The other thing is that the FGC side of the business, you may recall we license that technology and have been selling it in China, and we’ve sold a number of FGC projects in China using PECO-FGC employees traveling there with us, so that’s a pent-up market that’s being penetrated by Fuel Tech. When you look at particulate control, ESPs, fabric filters, the size of the market in China for all players is probably over a five-year period – you know, ’13 to ’18 – is expected to be on the order of $20 billion. So we’ll obviously need to establish local sourcing and capability, but that’s a market somewhat in excess of spend on NOX control and the air pollution that you see in China is every bit as much related to the inability to control plant particulates. We know by having PECO-FGC people over there that they are not operating their ESP the way they should, and we therefore have the combined expertise to help them achieve that over the years ahead.

So I see particulate control to be a very important market for Fuel Tech in China, but it’s also going to be driven by strong needs over the next several years here in the U.S.

Dan Mannes – Avondale Partners

Sounds good.

Doug Bailey

And again, we’ve worked with these people for quite a number of years. The fit is still good. When I walked into that office for the first time, it just felt like I was in a Fuel Tech office – the way they do their business and their engineering is just so akin to what we do that it’s a nice marriage. So we have to grow—we hope to grow it substantially.

Dan Mannes – Avondale Partners

Sounds good. Thanks Doug.


Your next question is from the line of Steven Charest from Divine Capital Markets. Please go ahead.

Steven Charest – Divine Capital Markets

Hey gentlemen, how are you today?

Doug Bailey

We’re fine, thank you.

Steven Charest – Divine Capital Markets

Excellent. Quick question on kind of the run rate of RFP, RFQ activity. We haven’t heard too much in that space with the expected Supreme Court gaming. Any color on that?

Doug Bailey

Good question. We’ve actually been incredibly busy in our proposals and sales groups, working on—and I’ve always said it, often these are lumpier, larger projects with the deadline for compliance still out there in time, so we haven’t had the pressure of regulatory driver in all cases to see a broad market of numerous commitments. We have met opportunities because there are consent decrees with certain operators with deadlines associated with that, and you’ve seen our ability to maintain a domestic business in light of no regulatory driver such as CSAPR being in place. That’s still going to be the case, so if you ask a salesperson, are you busy, they’ll say we’re extremely busy.

But the win rate is a little less frequent and the opportunity for those wins can be a little larger. I think that will remain true but accelerate in the particulate control market where we’re seeing quotations in the $10 million to $20 million range for (indiscernible) work. So I think lumpy is still an appropriate adjective to describe the market. The pipeline is out there and we’re hopeful that clarity on CSAPR will solidify the customer base to make their commitments and put the dollars in their capital budgets to enable us to carry out those programs.

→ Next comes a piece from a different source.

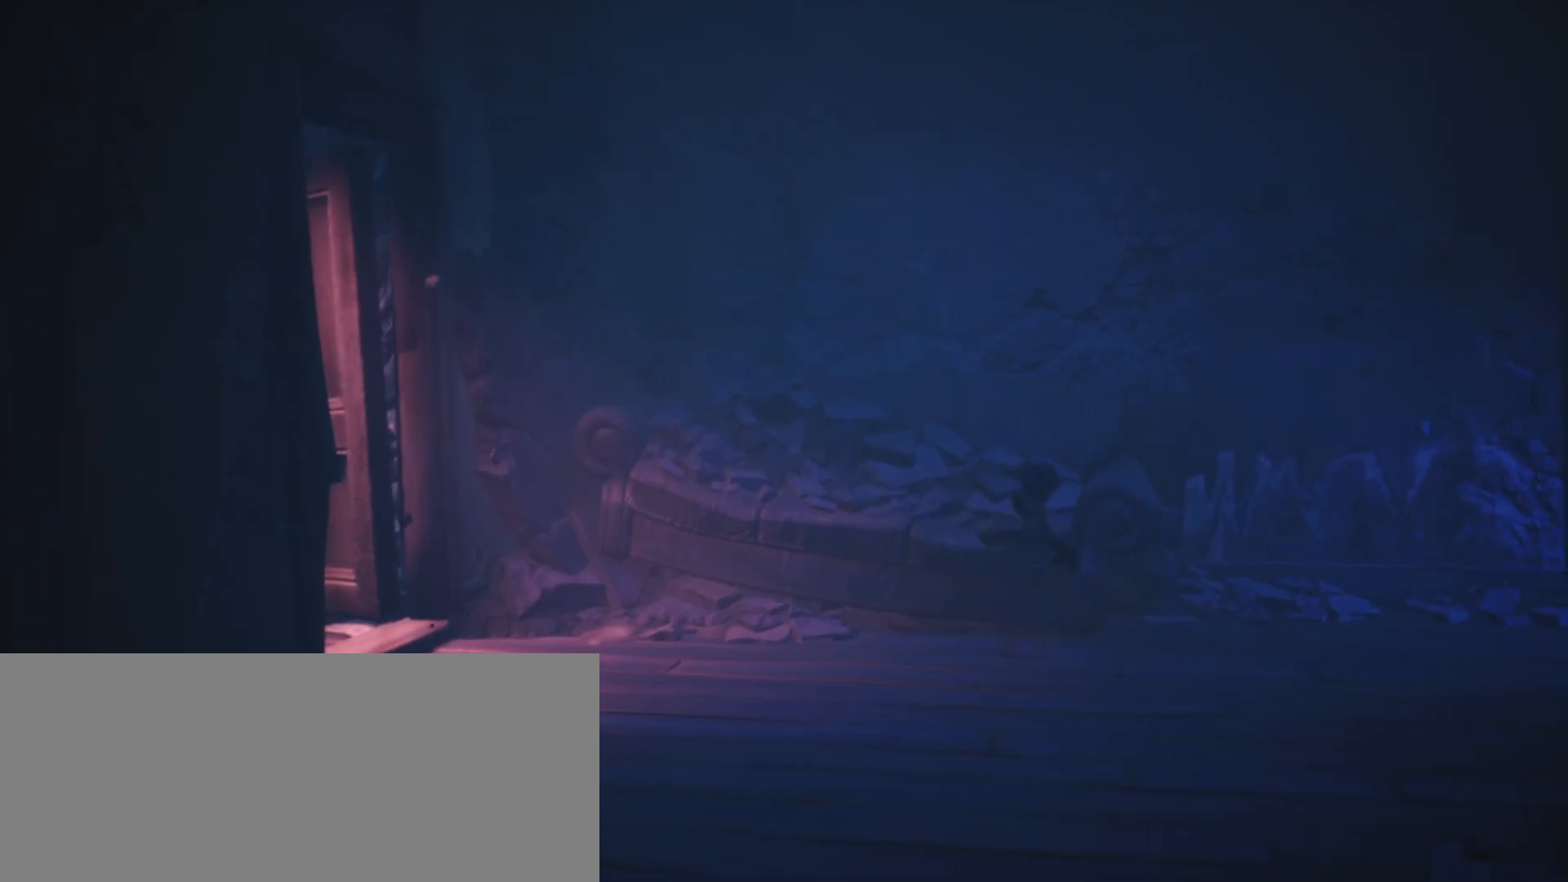
{"keys": ["d", "jump", "sprint"], "events": [[200, "jump", "up"], [333, "jump", "down"]]}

We’ll turn it back to the operator for the next question, please.


There are no further questions at the moment, but if there are any questions from analysts and institutional investors, please press star, one.

There are no further questions. I would now like to send the call back over to Doug Bailey for closing remarks.

Doug Bailey

Thank you, Operator. Well, we do continue to be optimistic that Fuel Tech is well positioned to expand its presence as a leader in the global pollution control market. The year 2014 may very well be a breakpoint year in our history, and I’m excited to continue working towards our long-term objectives. As always, I wish to thank Fuel Tech’s team of professionals around the world for their dedication, resourcefulness and support, and we thank our shareholders. To you on the call, thank you for your participation and your continued interest in Fuel Tech. Thanks very much. Bye everybody.


That concludes your conference call for today. Have a great day. Thank you.